Spurensuche: Zitat: "Welchen städtebaulichen und topografischen Charakter wird das neue Rosensteinquartier einmal haben?................... Über mögliche Perspektiven konnten sich die Teilnehmer eines von der Stuttgarter SPD-Fraktion ­organisierten Rundgangs am Samstag selbst ein Bild machen. ………………….Die Vorstellung, dass der Stuttgarter Osten einmal direkt mit dem Rosensteinquartier verbunden wäre, würde völlig neue Perspektiven eröffnen…………..„Unser Ziel ist, dass hier alle wohnen können, nicht nur die mit großem Geldbeutel“, sagt Körner. Aber dann dürfe man „Grundstücke nicht einfach verscherbeln“, sondern müsse einen Teil für Wohnungsbaugenossenschaften reservieren. „Es geht um eine gute Mischung in dem Quartier,“ sagt Körner. Und der Marktwert werde durch den Gemeinderat bestimmt, indem der sage, was wo gebaut werden solle." Link: http://www.stuttgarter-zeitung.de/inhalt.rosensteinviertel-stuttgart-spurensuche-fuer-neues-quartier.3b27f063-92cb-421f-9a1f-62c24ad38fcd.html

-: Sie teilen das Fell des Bären bevor er erlegt ist. Aber das ist wohl normal bei S21, dass man immer riesige VersprecheR macht. Ob diese VersprecheR jemals gehalten werden können, das wissen weder Sie noch ich. ----- Aber ich kann Sie ja verstehen. Zum einem müssen Sie wohl schreiben und zum anderen dann auch noch irgendwas positives. ----- Meiner Meinung nach gibt es einfach zuviele ungeklärte und offene Fragen rund um S21 und der Preis ist das einfach nicht mehr wert. ----- Und da S21 ja offiziell ein eigenwirtschaftliches Projekt der DBahn ist, sollten Sie mal lesen was eine gewisse Nina Picasso unten geschrieben hat: " Die Aufgabe der Bahn ist es, Massen in Zügen von A nach B zu bringen und zwar pünktlich und sicher!" - Mit S21 wird das auf Jahre hinaus nicht gelingen, da einfach zuviel Geld im unsicheren Stuttgarter Untergrund, meiner Meinung nach sinnlos, aber definitiv privatwirtschaftlich UNwirtschaftlich verbuddelt werden sollen.

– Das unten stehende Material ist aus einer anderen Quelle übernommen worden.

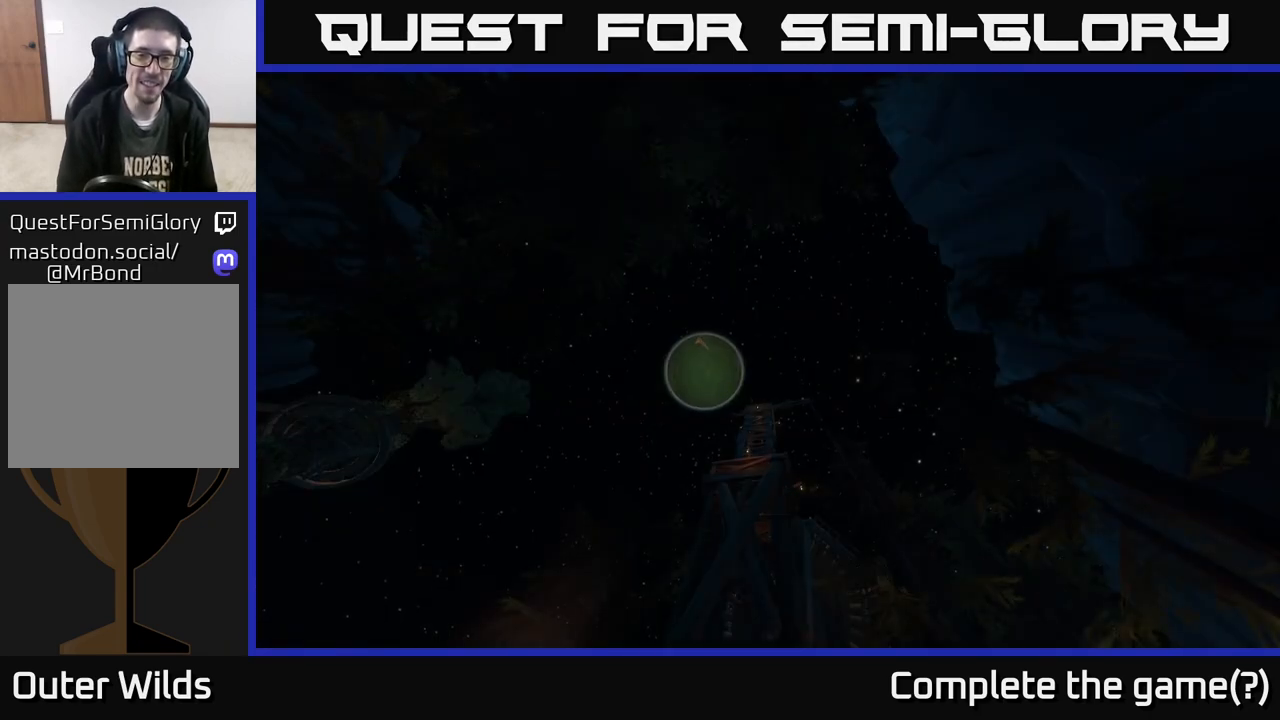
{"buttons": [], "left_stick": "center", "right_stick": "left", "events": [[150, "right_stick", "down"], [467, "right_stick", "left"]]}
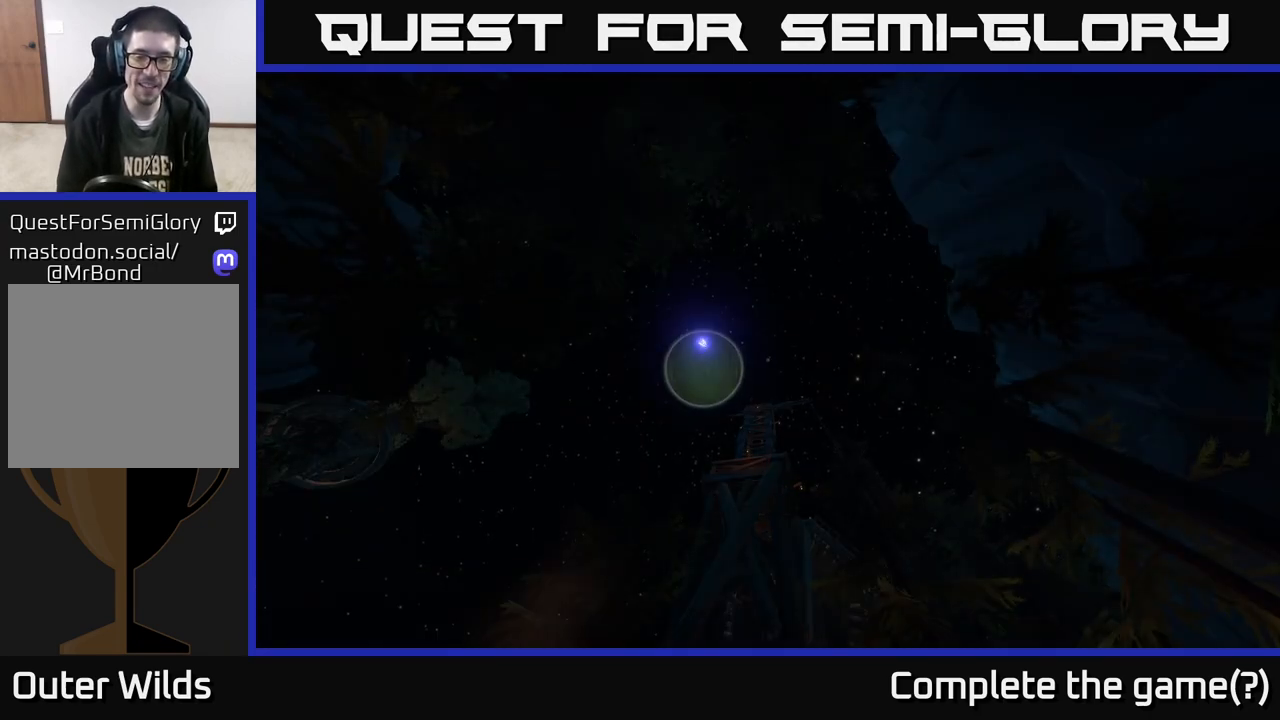
{"buttons": [], "left_stick": "center", "right_stick": "center", "events": [[33, "right_stick", "center"]]}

Was ist die Aufgabe der Bahn?: Die Aufgabe der Bahn ist es, Massen in Zügen von A nach B zu bringen und zwar pünktlich und sicher! Die Aufgabe der Bahn ist es NICHT, Massen auf Baustellen hin und her zu kutschieren. Das Geld ist besser in Sanierungen der Infrastruktur aufgehoben, welche rund um Stuttgart in weiten Teilen desolat ist. Die S-Bahnpendler können ein Lied davon singen!